Amongst the beauty of the old resort hotels that have been fully restored to the appearance they once were there is a powerful legacy of evil. Evil, that like the area is slowly coming back to life. As Eric gradually succumbs more and more to the incredible hallucinations and visions as well as the temptations of the area the evil gains in strength. This highly atmospheric novel slowly builds to a powerful conclusion resulting in a climatic battle between good and evil.
I have always enjoyed Michael Kortya's books in the past which were primarily mysteries revolving around Private Investigator Lincoln Perry. Those books were more psychological in nature than this and used a mystery at the core. In this one, there is a mystery, but this novel is more of a literature angle as the focus is on relationships between characters in the present and the past. As such, there are long stretches of time between action sequences while characters discuss events or contemplate in solitude what is going on. The paranormal plays a strong part in the work and that angle is satisfactorily resolved.

> Exercise set
- a) Translate this sentence from the book review into Spanish: "The paranormal plays a strong part in the work and that angle is satisfactorily resolved."
- b) Please continue the book review from the last sentence shown.

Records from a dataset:
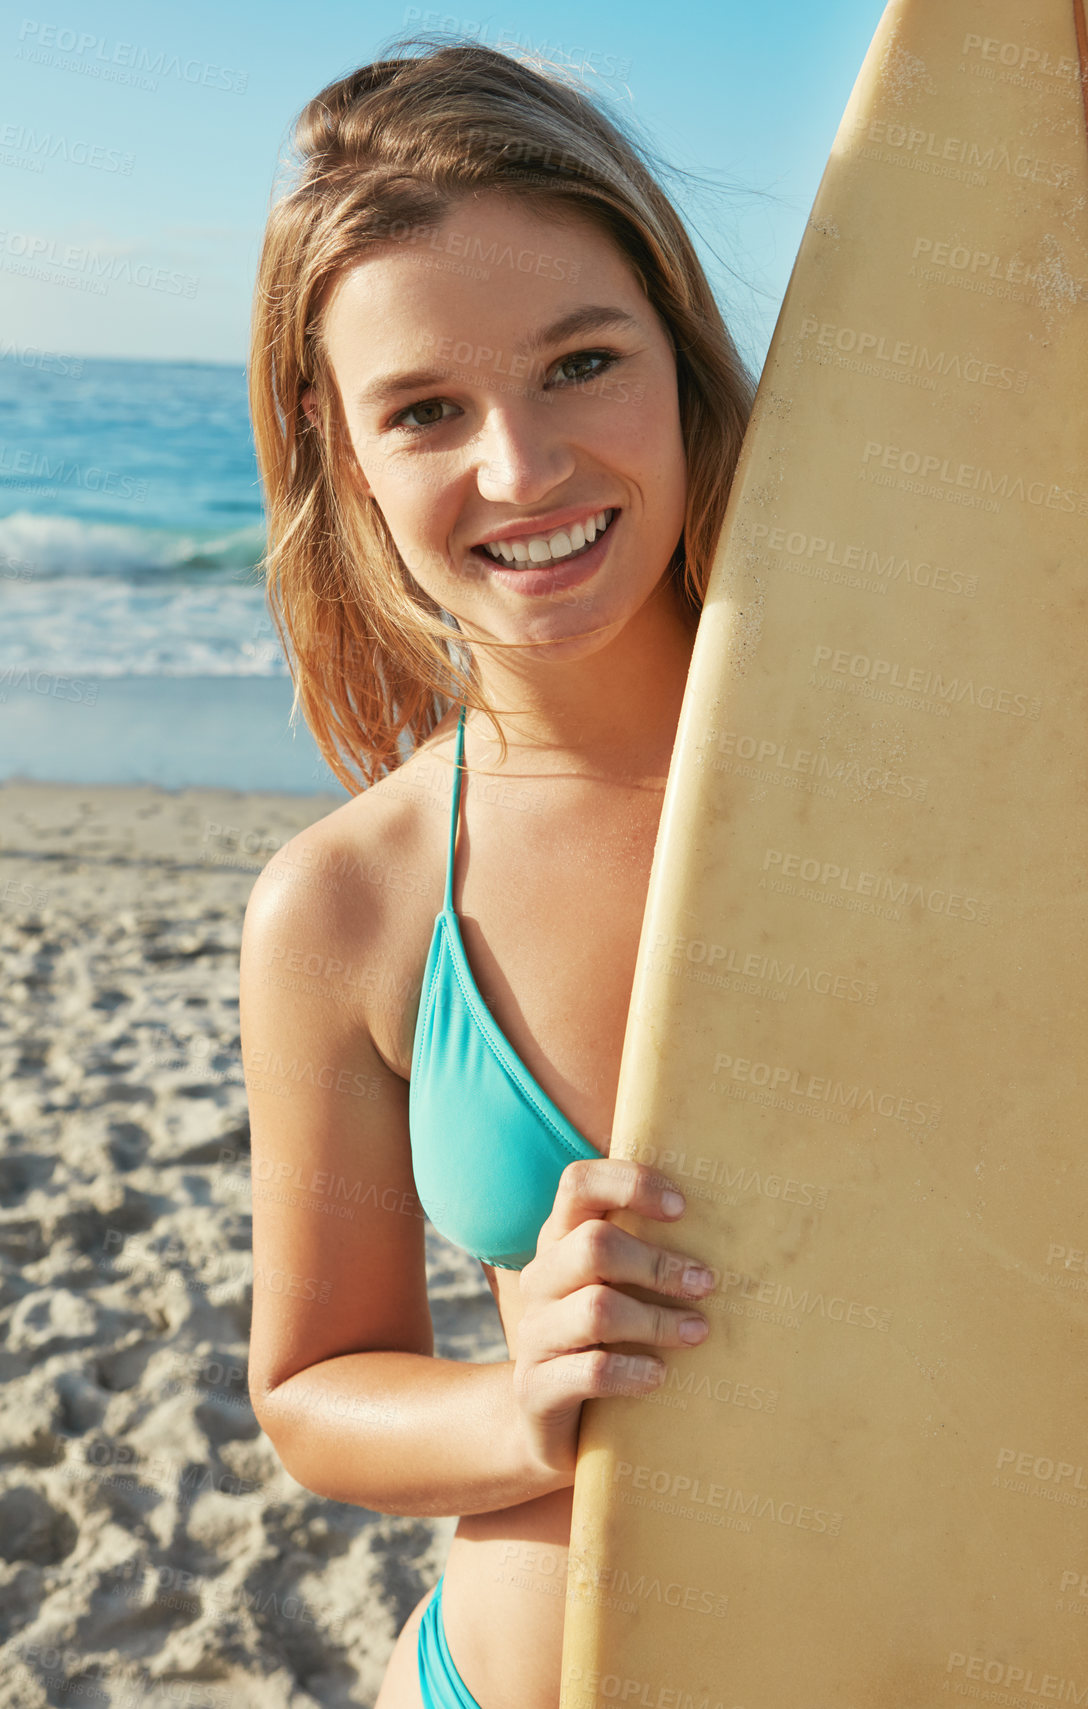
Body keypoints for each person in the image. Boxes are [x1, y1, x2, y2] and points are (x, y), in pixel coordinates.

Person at [240, 35, 754, 1709]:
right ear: (340, 441)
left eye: (579, 363)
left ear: (677, 351)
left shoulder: (970, 752)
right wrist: (518, 1396)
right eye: (426, 409)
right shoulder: (349, 903)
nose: (520, 472)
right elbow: (318, 1380)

> Answer section
- a) Lo paranormal desempeña un papel importante en la obra y ese aspecto se resuelve de manera satisfactoria.

- b)
Without ruining the read for others, all issues are fully addressed and explained by the end of this enjoyable and complex novel. There aren't any questions left unanswered in this slow moving novel that is far different from the other books the author has created. Primarily a character driven work, the tale follows numerous characters on collision courses and the aftermath of those collisions. While it takes a considerable amount of time to get there, the final 50 pages or so make the trip well worth it.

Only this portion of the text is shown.